## Texto citado:
Sexta-feira, 12 de dezembro de 2003

Jornal do Brasil

PT estuda recuo estratégico

Preocupado com a repercussão negativa, partido cogita suspender a senadora Heloísa Helena em vez de expulsá-la


Paulo de Tarso Lyra

BRASÍLIA - Às vésperas da reunião do Diretório Nacional, marcada para o fim de semana, em Brasília, setores da cúpula do PT começam a se preocupar com a repercussão negativa da possível expulsão da senadora Heloísa Helena (AL). Está sendo avaliada a alternativa de suspender a senadora das atividades partidárias como punição pelo voto contrário à reforma da Previdência. A justificativa seria o precedente aberto no episódio do deputado Eduardo Jorge (PT-SP), que, em 1997, foi suspenso por 30 dias após votar a favor da criação da CPMF.


Aos demais radicais, o tratamento seria mais duro. Luciana Genro (PT-RS), João Batista de Araújo, o Babá (PT-PA) e João Fontes (PT-SE) continuam condenados. Não têm o mesmo carisma e o apelo popular de Heloísa. Pesa também o fato de terem se envolvido em outros episódios, além do voto contra a reforma da Previdência.

- Houve o episódio da fita com o discurso de Lula em Aracaju, articulado pelos três deputados, sem a participação da senadora. Além disso, eles falam abertamente na criação de uma outra legenda. Heloísa, não - confirmou um petista respeitado pelo governo.

A questão vem gerando acalorados debates internos. Cansados do confronto direto com a senadora rebelde desde o início do governo - na verdade, as crises começaram durante a campanha, quando o PT fechou a aliança com o PL -, o núcleo central do partido não vê como retroceder neste momento.

- Houve uma quebra de confiança e respeito. Se ela tivesse um pingo de responsabilidade intelectual, já teria se desligado. Heloisa queimou todas as pontes - acusou outro petista que circula no Planalto.

## Extrato dos dados:

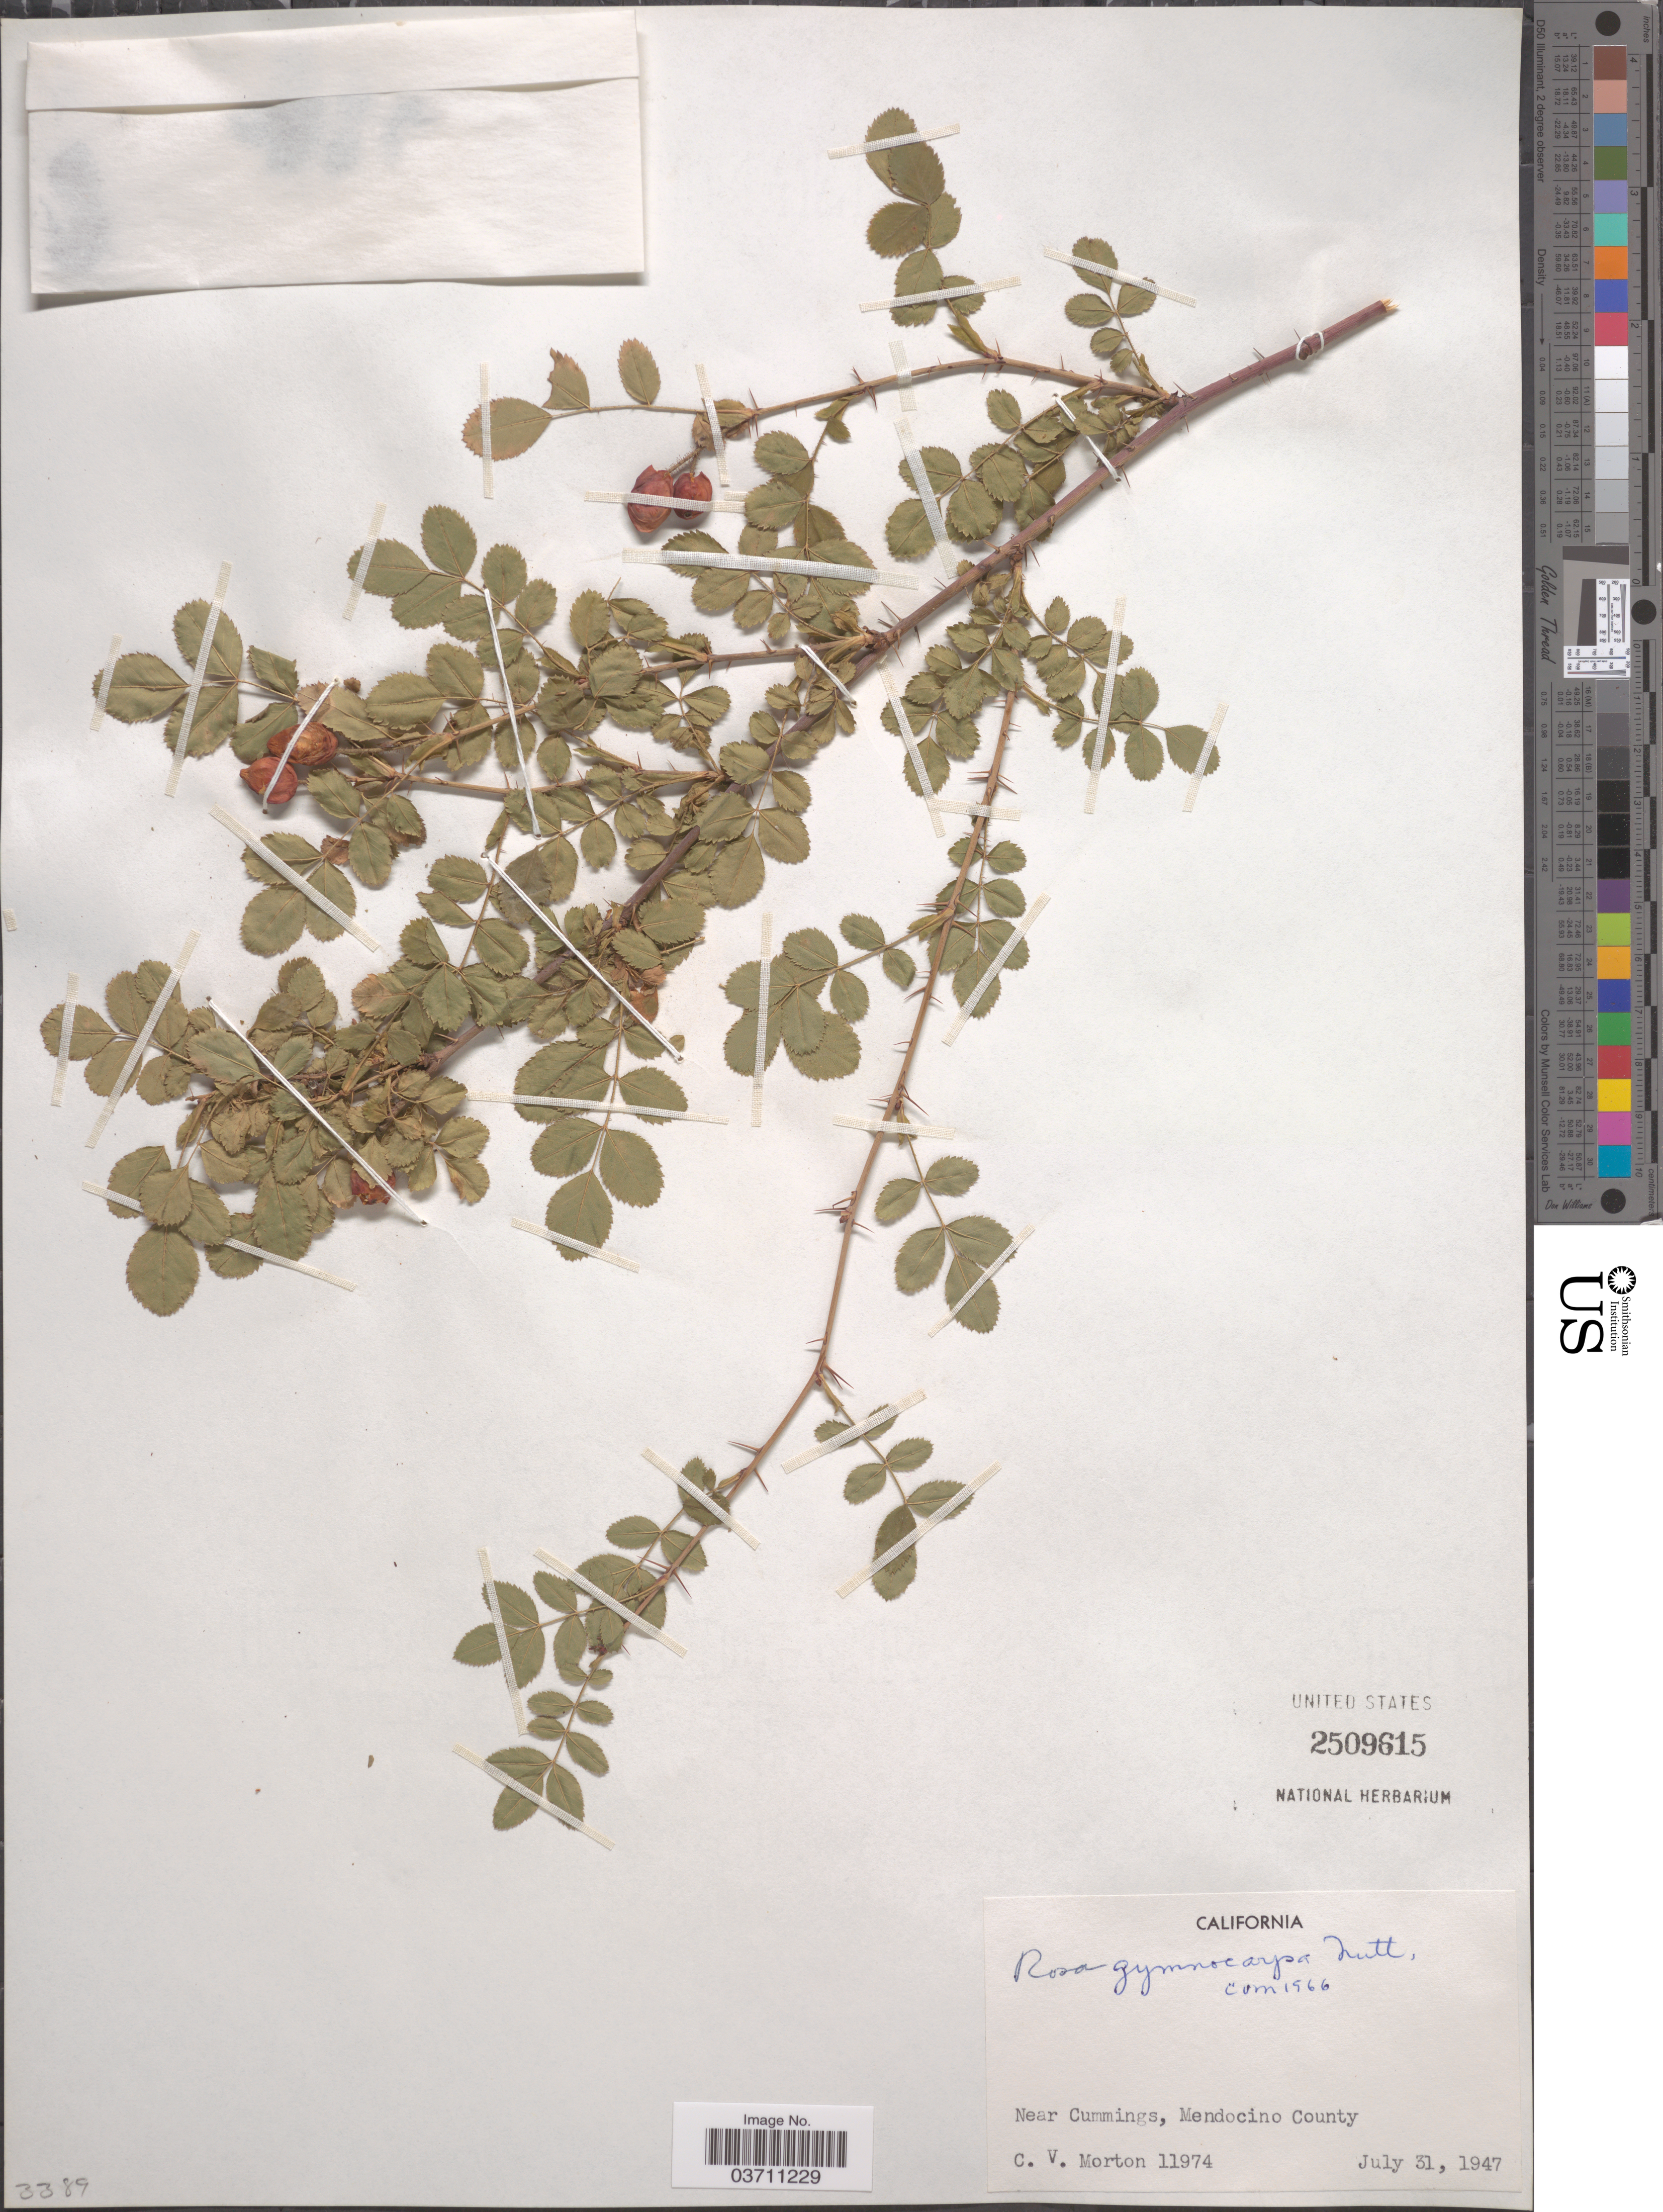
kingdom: Plantae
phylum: Tracheophyta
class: Magnoliopsida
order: Rosales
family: Rosaceae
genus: Rosa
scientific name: Rosa gymnocarpa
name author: Nutt.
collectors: C. V. Morton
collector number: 11974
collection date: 1947-07-31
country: United States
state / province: California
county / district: Mendocino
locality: Near Cummings, Mendocino County.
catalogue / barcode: US 2509615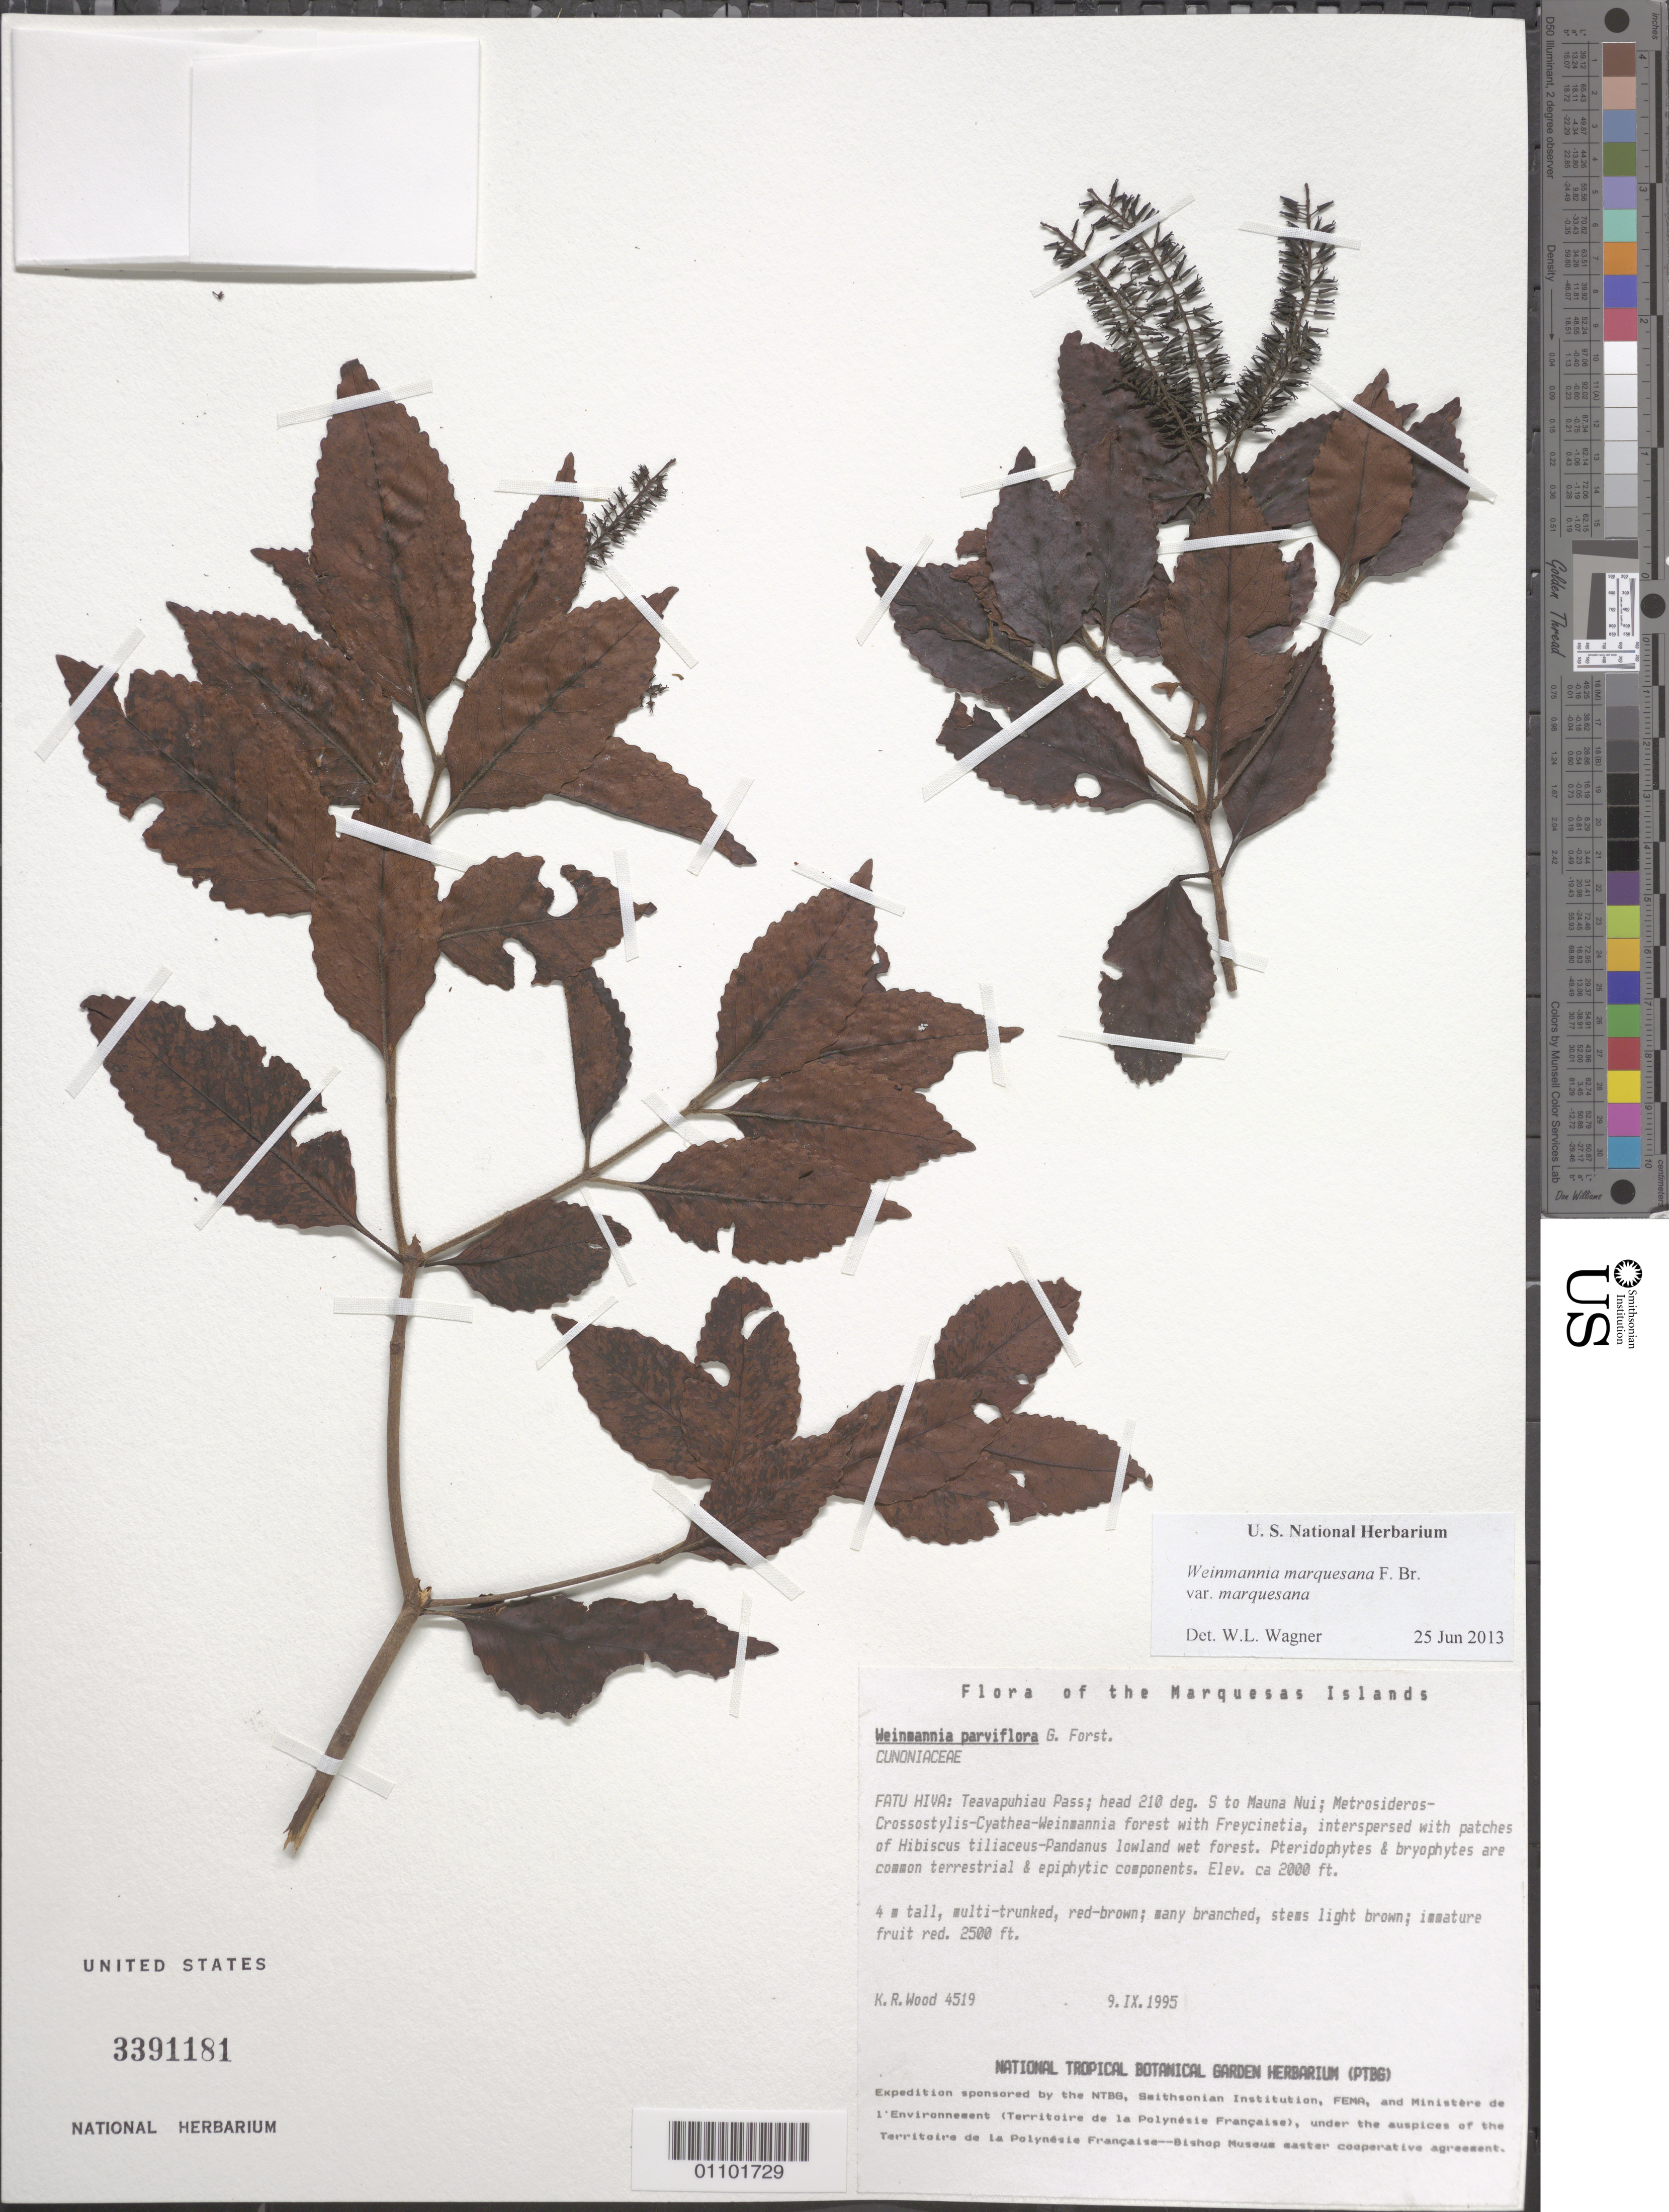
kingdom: Plantae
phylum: Tracheophyta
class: Magnoliopsida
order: Oxalidales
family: Cunoniaceae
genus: Pterophylla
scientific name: Pterophylla marquesana var. marquesana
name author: (F. Br.) Pillon & H.C. Hopkins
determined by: Wagner, W. L., (BOT), Smithsonian Institution - National Museum of Natural History (UNITED STATES)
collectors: K. R. Wood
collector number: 4519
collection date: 1995-09-09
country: French Polynesia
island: Fatu Hiva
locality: Teavapuhiau Pass, head 210 deg. S to Mauna Nui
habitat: Metrosideros-Crossostylis-Cyathea-Weinmannia w/ Freycinetia, interspersed w/ Hibiscus tiliaceus-Pandanus lowland wet forest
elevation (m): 762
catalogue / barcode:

## Objetivo 1:
Responda com base na reportagem sobre o PT:
(a) Por quantos dias o deputado Eduardo Jorge foi suspenso em 1997?
(b) Quais deputados continuam condenados?
(c) Com qual partido o PT fechou aliança durante a campanha?
## Objetivo 2:
Reescreva o trecho da reportagem sobre o PT que começa nas palavras "- Houve o episódio" e termina após "respeitado pelo governo.", substituindo "Aracaju" por "Maceió".
As linhas não têm relação com o texto.

## Solução completa 1:
(a) Por 30 dias.
(b) Luciana Genro, João Batista de Araújo (o Babá) e João Fontes.
(c) Com o PL.

## Solução completa 2:
- Houve o episódio da fita com o discurso de Lula em Maceió, articulado pelos três deputados, sem a participação da senadora. Além disso, eles falam abertamente na criação de uma outra legenda. Heloísa, não - confirmou um petista respeitado pelo governo.